## Task description
Would you return the records below character for character, without any images?

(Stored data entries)
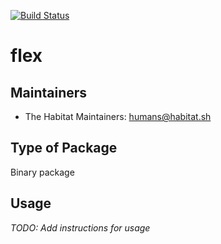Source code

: [![Build Status](https://dev.azure.com/chefcorp-partnerengineering/Chef%20Base%20Plans/_apis/build/status/chef-base-plans.flex?branchName=master)](https://dev.azure.com/chefcorp-partnerengineering/Chef%20Base%20Plans/_build/latest?definitionId=69&branchName=master)

# flex

## Maintainers

* The Habitat Maintainers: <humans@habitat.sh>

## Type of Package

Binary package

## Usage

*TODO: Add instructions for usage*
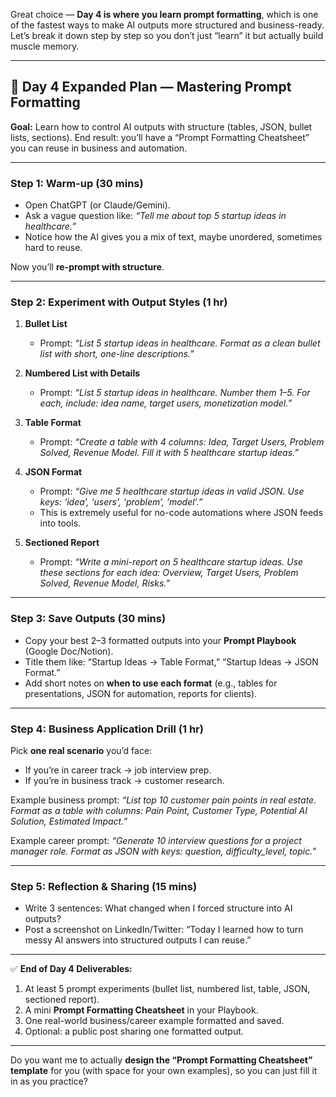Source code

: Great choice — **Day 4 is where you learn prompt formatting**, which is one of the fastest ways to make AI outputs more structured and business-ready. Let’s break it down step by step so you don’t just “learn” it but actually build muscle memory.

---

## 🔹 **Day 4 Expanded Plan — Mastering Prompt Formatting**

**Goal:** Learn how to control AI outputs with structure (tables, JSON, bullet lists, sections). End result: you’ll have a “Prompt Formatting Cheatsheet” you can reuse in business and automation.

---

### **Step 1: Warm-up (30 mins)**

* Open ChatGPT (or Claude/Gemini).
* Ask a vague question like:
  *“Tell me about top 5 startup ideas in healthcare.”*
* Notice how the AI gives you a mix of text, maybe unordered, sometimes hard to reuse.

Now you’ll **re-prompt with structure**.

---

### **Step 2: Experiment with Output Styles (1 hr)**

1. **Bullet List**

   * Prompt:
     *“List 5 startup ideas in healthcare. Format as a clean bullet list with short, one-line descriptions.”*

2. **Numbered List with Details**

   * Prompt:
     *“List 5 startup ideas in healthcare. Number them 1–5. For each, include: idea name, target users, monetization model.”*

3. **Table Format**

   * Prompt:
     *“Create a table with 4 columns: Idea, Target Users, Problem Solved, Revenue Model. Fill it with 5 healthcare startup ideas.”*

4. **JSON Format**

   * Prompt:
     *“Give me 5 healthcare startup ideas in valid JSON. Use keys: ‘idea’, ‘users’, ‘problem’, ‘model’.”*
   * This is extremely useful for no-code automations where JSON feeds into tools.

5. **Sectioned Report**

   * Prompt:
     *“Write a mini-report on 5 healthcare startup ideas. Use these sections for each idea: Overview, Target Users, Problem Solved, Revenue Model, Risks.”*

---

### **Step 3: Save Outputs (30 mins)**

* Copy your best 2–3 formatted outputs into your **Prompt Playbook** (Google Doc/Notion).
* Title them like: “Startup Ideas → Table Format,” “Startup Ideas → JSON Format.”
* Add short notes on **when to use each format** (e.g., tables for presentations, JSON for automation, reports for clients).

---

### **Step 4: Business Application Drill (1 hr)**

Pick **one real scenario** you’d face:

* If you’re in career track → job interview prep.
* If you’re in business track → customer research.

Example business prompt:
*“List top 10 customer pain points in real estate. Format as a table with columns: Pain Point, Customer Type, Potential AI Solution, Estimated Impact.”*

Example career prompt:
*“Generate 10 interview questions for a project manager role. Format as JSON with keys: question, difficulty\_level, topic.”*

---

### **Step 5: Reflection & Sharing (15 mins)**

* Write 3 sentences: What changed when I forced structure into AI outputs?
* Post a screenshot on LinkedIn/Twitter: “Today I learned how to turn messy AI answers into structured outputs I can reuse.”

---

✅ **End of Day 4 Deliverables:**

1. At least 5 prompt experiments (bullet list, numbered list, table, JSON, sectioned report).
2. A mini **Prompt Formatting Cheatsheet** in your Playbook.
3. One real-world business/career example formatted and saved.
4. Optional: a public post sharing one formatted output.

---

Do you want me to actually **design the “Prompt Formatting Cheatsheet” template** for you (with space for your own examples), so you can just fill it in as you practice?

## Written answer
Source code

: [![Build Status](https://dev.azure.com/chefcorp-partnerengineering/Chef%20Base%20Plans/_apis/build/status/chef-base-plans.flex?branchName=master)](https://dev.azure.com/chefcorp-partnerengineering/Chef%20Base%20Plans/_build/latest?definitionId=69&branchName=master)

# flex

## Maintainers

* The Habitat Maintainers: <humans@habitat.sh>

## Type of Package

Binary package

## Usage

*TODO: Add instructions for usage*
Source code

: Great choice — **Day 4 is where you learn prompt formatting**, which is one of the fastest ways to make AI outputs more structured and business-ready. Let’s break it down step by step so you don’t just “learn” it but actually build muscle memory.

---

## 🔹 **Day 4 Expanded Plan — Mastering Prompt Formatting**

**Goal:** Learn how to control AI outputs with structure (tables, JSON, bullet lists, sections). End result: you’ll have a “Prompt Formatting Cheatsheet” you can reuse in business and automation.

---

### **Step 1: Warm-up (30 mins)**

* Open ChatGPT (or Claude/Gemini).
* Ask a vague question like:
  *“Tell me about top 5 startup ideas in healthcare.”*
* Notice how the AI gives you a mix of text, maybe unordered, sometimes hard to reuse.

Now you’ll **re-prompt with structure**.

---

### **Step 2: Experiment with Output Styles (1 hr)**

1. **Bullet List**

   * Prompt:
     *“List 5 startup ideas in healthcare. Format as a clean bullet list with short, one-line descriptions.”*

2. **Numbered List with Details**

   * Prompt:
     *“List 5 startup ideas in healthcare. Number them 1–5. For each, include: idea name, target users, monetization model.”*

3. **Table Format**

   * Prompt:
     *“Create a table with 4 columns: Idea, Target Users, Problem Solved, Revenue Model. Fill it with 5 healthcare startup ideas.”*

4. **JSON Format**

   * Prompt:
     *“Give me 5 healthcare startup ideas in valid JSON. Use keys: ‘idea’, ‘users’, ‘problem’, ‘model’.”*
   * This is extremely useful for no-code automations where JSON feeds into tools.

5. **Sectioned Report**

   * Prompt:
     *“Write a mini-report on 5 healthcare startup ideas. Use these sections for each idea: Overview, Target Users, Problem Solved, Revenue Model, Risks.”*

---

### **Step 3: Save Outputs (30 mins)**

* Copy your best 2–3 formatted outputs into your **Prompt Playbook** (Google Doc/Notion).
* Title them like: “Startup Ideas → Table Format,” “Startup Ideas → JSON Format.”
* Add short notes on **when to use each format** (e.g., tables for presentations, JSON for automation, reports for clients).

---

### **Step 4: Business Application Drill (1 hr)**

Pick **one real scenario** you’d face:

* If you’re in career track → job interview prep.
* If you’re in business track → customer research.

Example business prompt:
*“List top 10 customer pain points in real estate. Format as a table with columns: Pain Point, Customer Type, Potential AI Solution, Estimated Impact.”*

Example career prompt:
*“Generate 10 interview questions for a project manager role. Format as JSON with keys: question, difficulty\_level, topic.”*

---

### **Step 5: Reflection & Sharing (15 mins)**

* Write 3 sentences: What changed when I forced structure into AI outputs?
* Post a screenshot on LinkedIn/Twitter: “Today I learned how to turn messy AI answers into structured outputs I can reuse.”

---

✅ **End of Day 4 Deliverables:**

1. At least 5 prompt experiments (bullet list, numbered list, table, JSON, sectioned report).
2. A mini **Prompt Formatting Cheatsheet** in your Playbook.
3. One real-world business/career example formatted and saved.
4. Optional: a public post sharing one formatted output.

---

Do you want me to actually **design the “Prompt Formatting Cheatsheet” template** for you (with space for your own examples), so you can just fill it in as you practice?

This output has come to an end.